The reader will find in the book clever applications of well known results as

well as powerful original methods, each is explained and illustrated by

carefully selected problems.

*Chapter 1. Inequalities between means. *This chapter starts with the fundamental fact , upon which many

interesting inequalities are derived. It also serves to emphasize that powerful

results can be obtained by little means.

*Chapter 2. Cauchy-Schwars. *The classical result of Cauchy-Schwarz is revisited with examples illustrating

sophisticated, at time surprising, ways to apply the inequality. Other

classical inequalities such as those of Chebyshev and H\”older are also

discussed and shown how they might cooperate with Cauchy-Schwarz inequality.

*Chapter 3. Convexity. *This chapter utilises calculus in solving inequalities.
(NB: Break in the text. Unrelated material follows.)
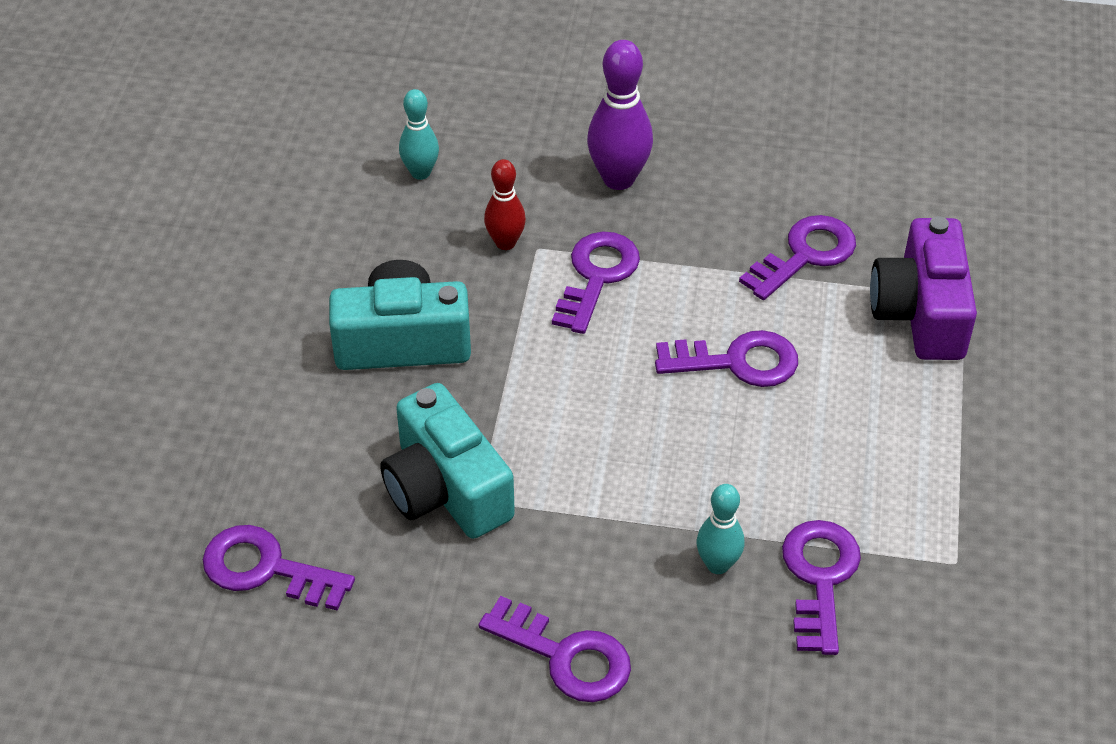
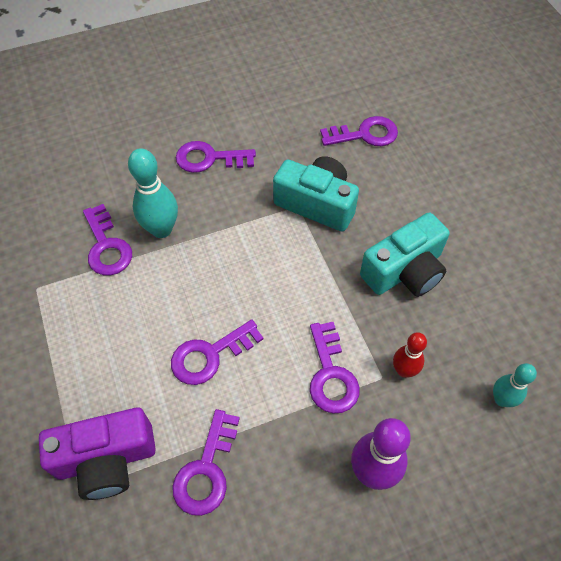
camera: 150 degrees right, 10 degrees up
turquoise bowling pin [697,484,744,574] -> turquoise bowling pin [128,148,178,238], size x1.62
purple camera [870,216,977,360] -> purple camera turned 105 degrees clockwise [39,408,156,500]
Based on simpe

properties of linear and convex functions, systematic methods are derived

to tackle some advanced problems. Also discussed is tangent line method,

which gives a geometric interpretation of bounds.

*Chapter 4. Homogenous inequalities. *Homogeneous inequalities constitutes a large class of inequality problems.

This chapter discusses various approaches to solving this class of inequalities, including the techniques of homogenization, normalisation, the application of Rolle’s theorem to reduce the number of variables, the use of limits and partitions, quadratic estimations, and establishing new bounds through isolated fudging. Especially in focus are powerful techniques to solve inequalities by the change of variables , and and by

transforming them to one of the following forms.

$latex x(a-b)(a-c)+y(b-c)(b-a)+z(c-a)(c-b)\ge 0$,

,

.

All three, four variable symmetric polynomial inequalities can be solved using ideas in this chapter.

*Chapter 5. The method of Mixing Variables. *The method of mixing variables has been used in various forms for decades – an

example is G. Polya’s delightful proof of the AM-GM inequalities. This chapter

examines this idea in depth with extension in different directions.

The first three sections explain why mixing variables work, give hints to

find approriate variables to mix by taking equality cases into consideration.

The most important results in this chapter are two theorems which facilitates

solutions for a large class of multi-variable inequalities.

*Chapter 6. Further Topics and problems with solutions. *The chapter starts with miscellaneous indenpendent topics touching upon various aspects of solving inequalities. The discussion includes

the interplay between trogonometric and algebraic substitution,

absolute values, inequalities with special equality cases and

inequalities with ordered sequences.

For pdf file: sample-ineqs.pdf

PLEASE GOES TO BOOK

please goes to books

quyen sach do duoc ban o dau ?

Where and How can I get this book. I find it really interesting!

i live in india.how can i buy this book?